I didn't super care what Fujiyama thought, but I knew it would kill the guys, especially Noda, to find out after the fact that they had unintentionally hurt their beloved English teacher.
The guys came up with nothing else that afternoon and I was tempted to blow the whole thing off. School festivals had never been fun to me and I was sure that this would be no different.
Author's note:
Thank you so much for reading and all of your lovely comments!
This chapter in particular took a long time because not only is it not an episode in the drama, but I wanted to get the conversation between Kana and Uchi as close to the heart of their characters as possible. Kana's still protecting herself, but some of the guys are definitely peeling away at her layers.
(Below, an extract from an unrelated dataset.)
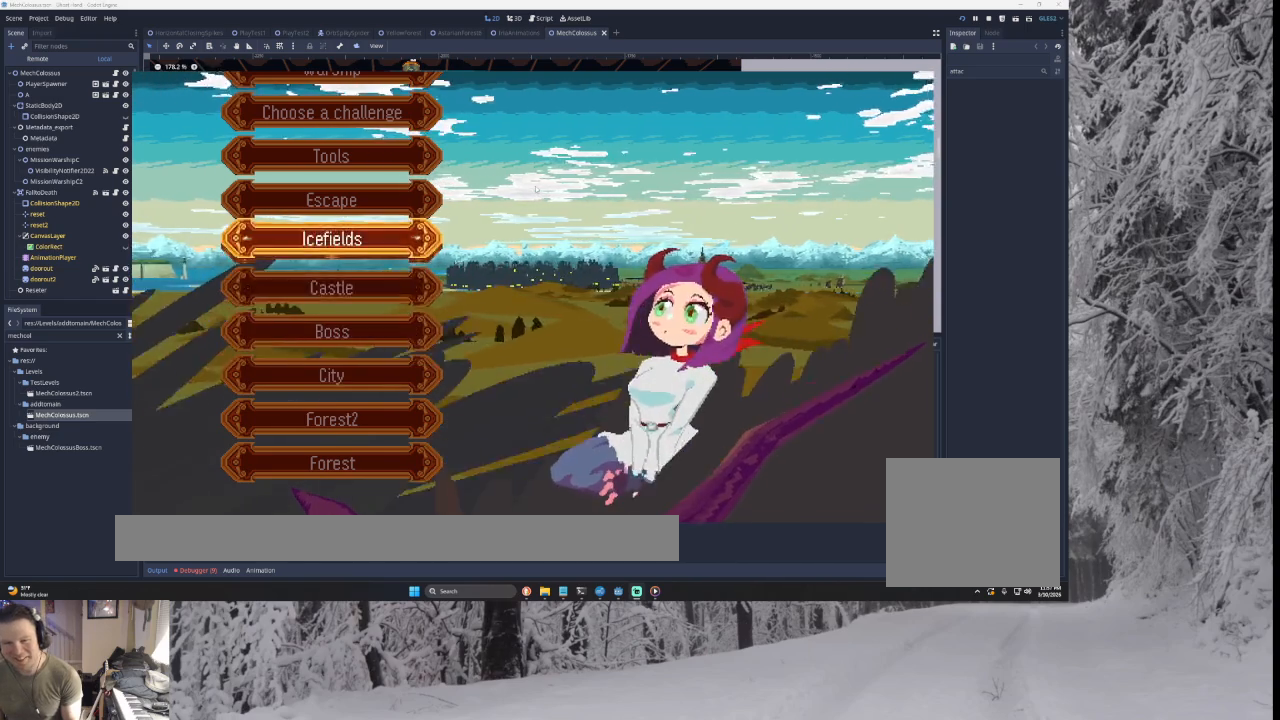
{"buttons": ["CROSS", "SQUARE"], "left_stick": "center", "right_stick": "center", "events": [[67, "left_stick", "down"], [433, "left_stick", "center"], [500, "SQUARE", "down"]]}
Also, a reader (SakuraTomoyoIsolatedHope) pointed out that there was an inconsistency as to where Kana went to school before Shirokin and I wanted to clear that up!
The full name of the school is Momoyuri Jyoshi Gakuin (桃百合女子学院)which is referred to as Momoyuri as well as Momojou for short. I've used both names in different chapters, but it's the same school. I'm really sorry that was confusing.